Ich lese die Zusammenfassung.
GERICHTSMEDIZINISCHES INSTITUT
CITY OF WESTMINSTER
Obduktionsbericht
Name:
Unbekannt
Obduktionsbericht Nr: DX-34 468
Geburtsdatum:
Unbekannt
Todeszeitpunkt:
Unbekannt
Alter:
Unbekannt
Obduktion:
12. 10. 2000 – 9.15 Uhr
Geschlecht:
Weiblich
Anatomische Zusammenfassung:
14 Hautdurchtrennungen und Schnittwunden an Brust, Unterleib und Oberschenkeln bis zu einer Tiefe von 30,4 Millimetern und einer Breite von 12,7 bis zu 76,2 Millimetern.
Vier Hautdurchtrennungen am linken Oberarm.
Drei Hautdurchtrennungen an Nacken und linker Schulter.

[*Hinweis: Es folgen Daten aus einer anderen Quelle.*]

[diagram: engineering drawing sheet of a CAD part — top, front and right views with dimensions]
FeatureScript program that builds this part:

Stich- und Schnittwunden verursacht durch einen scharfen Gegenstand, der Stichkanal deutet darauf hin, dass die Waffe von oben nach unten geführt wurde.

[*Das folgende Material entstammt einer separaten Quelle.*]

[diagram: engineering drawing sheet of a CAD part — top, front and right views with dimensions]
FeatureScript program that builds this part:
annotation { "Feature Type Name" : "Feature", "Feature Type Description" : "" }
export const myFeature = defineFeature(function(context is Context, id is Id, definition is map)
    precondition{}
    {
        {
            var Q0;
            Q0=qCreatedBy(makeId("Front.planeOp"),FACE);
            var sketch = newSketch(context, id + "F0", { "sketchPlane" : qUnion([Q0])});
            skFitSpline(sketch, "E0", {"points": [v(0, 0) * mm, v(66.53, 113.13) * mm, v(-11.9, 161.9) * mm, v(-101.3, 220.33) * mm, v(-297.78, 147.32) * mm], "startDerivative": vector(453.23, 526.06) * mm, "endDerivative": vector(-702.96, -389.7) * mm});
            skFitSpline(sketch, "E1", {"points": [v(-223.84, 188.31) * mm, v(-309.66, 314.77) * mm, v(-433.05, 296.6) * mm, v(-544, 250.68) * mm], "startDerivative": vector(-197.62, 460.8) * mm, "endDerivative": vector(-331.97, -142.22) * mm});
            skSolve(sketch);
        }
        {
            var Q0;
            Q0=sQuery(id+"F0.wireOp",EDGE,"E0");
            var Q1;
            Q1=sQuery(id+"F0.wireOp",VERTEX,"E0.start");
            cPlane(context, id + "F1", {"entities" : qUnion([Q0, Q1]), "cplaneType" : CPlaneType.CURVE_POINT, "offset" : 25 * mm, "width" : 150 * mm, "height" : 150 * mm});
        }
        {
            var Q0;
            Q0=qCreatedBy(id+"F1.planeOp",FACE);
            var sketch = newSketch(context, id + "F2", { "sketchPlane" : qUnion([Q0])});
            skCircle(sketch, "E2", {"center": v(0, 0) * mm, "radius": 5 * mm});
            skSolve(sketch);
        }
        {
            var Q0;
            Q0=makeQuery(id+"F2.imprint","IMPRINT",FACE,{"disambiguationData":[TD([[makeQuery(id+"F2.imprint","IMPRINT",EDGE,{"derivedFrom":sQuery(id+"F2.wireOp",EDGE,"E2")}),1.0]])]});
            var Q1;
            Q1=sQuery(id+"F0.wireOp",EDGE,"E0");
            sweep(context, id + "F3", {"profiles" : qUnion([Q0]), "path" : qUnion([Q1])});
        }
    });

Die »Probierschnitte« sind allgemein gerade und finden sich neben den tieferen Einschnitten.
Schwere Blutergüsse und Schwellungen am linken Wangenknochen und in der linken Augenhöhle.
Leichte Blutergüsse am rechten Oberarm und Abschürfungen an der linken Tibia und der rechten Ferse.
Oral-, Vaginal- und Rektalabstrich sauber.
Vorläufiger toxikologischer Befund:
Blutalkohol – nicht festgestellt
Spuren von Drogen im Blut – nicht festgestellt
Todesursache:
Auf dem Röntgenbild erkennt man eine Luftblase in der rechten Herzkammer, die auf eine schwere und tödliche Luftembolie hinweist.
Ich überfliege den Bericht auf der Suche nach speziellen Details. Ich bin nicht an den Einzelheiten ihres Todes interessiert, ich
suche vielmehr nach Hinweisen auf ihr Leben. Hatte sie alte Knochenbrüche? Gab es Anzeichen von Drogenkonsum oder sexuell übertragbaren Krankheiten? Was hat sie als Letztes gegessen? Wie lange war es her, dass sie gegessen hatte?
Ruiz tritt ein, ohne anzuklopfen. Er stellt einen Plastikbecher Kaffee auf den Schreibtisch und klopft seine Taschen auf Zigaretten ab, die nur in seiner Fantasie existieren. Ersatzweise knirscht er mit den Zähnen. »Und was können Sie mir sagen?«
»Sie war keine Prostituierte.«
»Warum nicht?«
»Das Durchschnittsalter, in dem Mädchen zu Prostituierten werden, liegt bei sechzehn. Diese Frau war Mitte zwanzig, vielleicht älter. Es gibt keinerlei Anzeichen für langjährige Promiskuität oder Geschlechtskrankheiten. Prostituierte müssen häufig Abtreibungen vornehmen lassen, weil sie zu ungeschütztem Verkehr gezwungen werden, aber dieses Mädchen ist nie schwanger gewesen.«
Ruiz klopft drei Mal auf den Tisch, als wollte er drei Punkte setzen. Er will, dass ich weiterspreche.
»Prostituierte am hochklassigen Ende der Skala verkaufen eine Fantasie. Sie geben sich viel Mühe mit ihrer Erscheinung und ihrem Auftreten. Diese Frau hatte kurze Fingernägel, eine jungenhafte Frisur und kaum Make-up. Sie trug praktische Schuhe und wenig Schmuck. Sie hat keine teuren Feuchtigkeitscremes benutzt oder ihre Fingernägel lackiert. Sie hat sich ihre Bikinizone behutsam epiliert …«
Ruiz wandert wieder durchs Zimmer, den Mund halb offen, die Stirn gerunzelt.